[Fragmento para leer]:
--*--

Pero adentrarse en parajes desconocidos tiene sus riesgos: Magallanes fue asesinado durante una lucha con los indígenas en la isla filipina de Mactán el 27 de abril de 1521, y poco después parte de la tripulación sufrió el mismo destino en la cercana isla de Cebú. En otra, Bohol, perdieron otra nave. Siguieron hacia Borneo y el Maluco –las deseadas Molucas, “las islas de las especias”–, en una de cuyas islas se quedó, averiada, otra nao. Al mando ya de Elcano, la Victoria, con 47 tripulantes y 13 indígenas, emprendió el regreso a España dirigiéndose hacia África, al cabo de Buena Esperanza, el camino deseado a la península. Fue entonces, al detenerse en una de las islas portuguesas de Cabo Verde, San Tiago, cuando se dieron cuenta –como sucedió en La vuelta al mundo en ochenta días de Julio Verne– que habían ganado un día. “Se nos explicó”, señalaba Pigafetta, “que no habíamos cometido ningún error porque habiendo navegado siempre hacia occidente hasta llegar al punto de partida, siguiendo el curso del sol, habíamos tenido una ventaja de veinticuatro horas”.
En uno de los capítulos de otro excelente libro –La vuelta al mundo de Magallanes-Elcano. La aventura imposible, 1519-1522 (Lunwerg, 2019)– Salvador Bernabéu ha escrito unas frases que resumen lo más fundamental de aquel épico logro: “El viaje consiguió dar la vuelta al mundo por primera vez, demostrando que todas las aguas del planeta estaban comunicadas […], puso las bases de la primera globalización, al mismo tiempo que demostraba, a pesar de las diferencias culturales y de desarrollo social y tecnológico, la unidad del género humano”.

--*--

Entradas de datos recopiladas
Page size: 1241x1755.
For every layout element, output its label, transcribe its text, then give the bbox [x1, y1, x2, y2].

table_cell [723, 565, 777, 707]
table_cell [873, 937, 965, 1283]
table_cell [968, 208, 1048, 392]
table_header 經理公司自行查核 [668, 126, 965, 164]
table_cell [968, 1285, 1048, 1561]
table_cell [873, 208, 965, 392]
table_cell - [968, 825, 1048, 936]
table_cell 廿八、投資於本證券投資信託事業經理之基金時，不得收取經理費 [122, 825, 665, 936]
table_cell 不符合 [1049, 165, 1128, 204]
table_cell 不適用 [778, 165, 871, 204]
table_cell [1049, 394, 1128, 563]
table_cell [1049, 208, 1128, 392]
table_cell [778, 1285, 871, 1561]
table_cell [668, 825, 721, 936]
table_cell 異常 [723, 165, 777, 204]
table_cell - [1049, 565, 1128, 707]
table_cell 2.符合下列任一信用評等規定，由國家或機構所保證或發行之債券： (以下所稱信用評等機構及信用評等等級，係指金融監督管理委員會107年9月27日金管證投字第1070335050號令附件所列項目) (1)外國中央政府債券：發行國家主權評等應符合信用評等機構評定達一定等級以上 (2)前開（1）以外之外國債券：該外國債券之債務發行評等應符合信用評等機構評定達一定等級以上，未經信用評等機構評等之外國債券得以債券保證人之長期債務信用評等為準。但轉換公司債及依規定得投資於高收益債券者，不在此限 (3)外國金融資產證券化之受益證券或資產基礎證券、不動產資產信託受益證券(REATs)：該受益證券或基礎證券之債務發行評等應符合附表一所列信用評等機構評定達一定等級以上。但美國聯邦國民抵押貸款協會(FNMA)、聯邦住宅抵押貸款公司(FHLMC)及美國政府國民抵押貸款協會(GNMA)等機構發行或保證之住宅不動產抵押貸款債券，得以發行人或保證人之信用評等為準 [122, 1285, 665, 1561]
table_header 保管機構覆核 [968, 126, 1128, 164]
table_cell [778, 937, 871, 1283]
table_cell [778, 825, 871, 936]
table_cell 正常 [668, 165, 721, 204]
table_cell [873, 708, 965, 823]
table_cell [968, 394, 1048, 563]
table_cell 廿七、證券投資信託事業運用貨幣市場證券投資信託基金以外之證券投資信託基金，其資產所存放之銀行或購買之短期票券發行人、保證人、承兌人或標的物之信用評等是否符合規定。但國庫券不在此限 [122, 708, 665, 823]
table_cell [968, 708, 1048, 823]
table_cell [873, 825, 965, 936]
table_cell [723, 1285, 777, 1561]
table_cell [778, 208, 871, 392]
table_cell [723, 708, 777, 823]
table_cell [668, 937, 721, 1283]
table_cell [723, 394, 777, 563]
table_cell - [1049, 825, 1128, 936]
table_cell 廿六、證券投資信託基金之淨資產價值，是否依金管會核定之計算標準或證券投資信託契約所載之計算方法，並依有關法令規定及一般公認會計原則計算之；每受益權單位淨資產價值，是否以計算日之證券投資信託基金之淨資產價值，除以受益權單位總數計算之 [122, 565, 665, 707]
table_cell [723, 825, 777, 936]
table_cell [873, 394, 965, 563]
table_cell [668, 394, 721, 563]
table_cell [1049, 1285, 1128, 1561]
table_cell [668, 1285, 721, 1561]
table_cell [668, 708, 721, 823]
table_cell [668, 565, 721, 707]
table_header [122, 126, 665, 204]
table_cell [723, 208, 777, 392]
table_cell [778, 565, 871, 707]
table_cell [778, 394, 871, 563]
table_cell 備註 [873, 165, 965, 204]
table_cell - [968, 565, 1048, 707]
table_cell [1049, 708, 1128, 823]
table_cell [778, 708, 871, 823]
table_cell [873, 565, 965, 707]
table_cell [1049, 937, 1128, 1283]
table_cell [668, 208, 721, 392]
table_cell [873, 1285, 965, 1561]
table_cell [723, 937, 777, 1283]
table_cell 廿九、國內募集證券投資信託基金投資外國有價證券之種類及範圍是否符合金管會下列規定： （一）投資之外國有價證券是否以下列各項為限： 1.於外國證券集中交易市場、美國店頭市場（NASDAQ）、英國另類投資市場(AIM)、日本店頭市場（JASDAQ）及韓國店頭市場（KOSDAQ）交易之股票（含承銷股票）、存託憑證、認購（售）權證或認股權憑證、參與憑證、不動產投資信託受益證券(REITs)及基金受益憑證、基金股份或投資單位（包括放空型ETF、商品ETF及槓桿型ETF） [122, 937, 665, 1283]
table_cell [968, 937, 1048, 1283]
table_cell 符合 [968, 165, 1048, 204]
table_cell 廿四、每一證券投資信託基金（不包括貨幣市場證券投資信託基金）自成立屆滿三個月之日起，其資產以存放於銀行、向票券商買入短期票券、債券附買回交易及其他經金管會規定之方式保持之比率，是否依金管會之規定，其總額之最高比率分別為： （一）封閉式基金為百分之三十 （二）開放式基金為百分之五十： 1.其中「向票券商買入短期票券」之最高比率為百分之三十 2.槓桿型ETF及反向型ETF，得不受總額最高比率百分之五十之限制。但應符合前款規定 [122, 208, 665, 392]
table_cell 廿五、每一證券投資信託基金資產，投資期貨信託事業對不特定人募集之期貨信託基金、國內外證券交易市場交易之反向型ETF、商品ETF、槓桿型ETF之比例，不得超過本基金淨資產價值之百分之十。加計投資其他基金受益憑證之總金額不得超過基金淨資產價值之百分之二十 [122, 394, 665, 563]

--*--

[Aplica lo leído]:
**a.** Enumera, por favor, todas las personas que se nombran en el fragmento sobre la vuelta al mundo de Magallanes y Elcano.
**b.** Escribe la continuación del fragmento sobre la expedición de Magallanes y Elcano a partir de su última oración.

[Conjunto de respuestas]:
**a.** Magallanes, Elcano, Julio Verne, Pigafetta y Salvador Bernabéu.

**b.**
Aunque la expedición fue, a pesar de todo, un éxito comercial – los 23.556 kilos de clavo que trasportaba la Victoria se vendieron por cerca de ocho millones de maravedíes, mientras que la canela, la nuez moscada y el macis reportaron casi 65.000 maravedíes, más que suficiente para cubrir todos los gastos de la expedición–, la ruta de las especias abierta entonces era demasiado larga, difícil, costosa y peligrosa (por la competencia con los portugueses) como para establecerse como “ruta de las especias”.
Al menos se han organizado dos grandes exposiciones para conmemorar aquel viaje. Una –El viaje más largo. La primera vuelta al mundo– en el Archivo General de Indias, en Sevilla, y la otra –Fuimos los primeros. Magallanes, Elcano y la Vuelta al Mundo– en el Museo Naval de Madrid. Visité hace poco la primera, que solo puedo calificar como memorable. Ayuda, por supuesto, el escenario, el Archivo que tantos documentos y recuerdos alberga de un pasado ya remoto.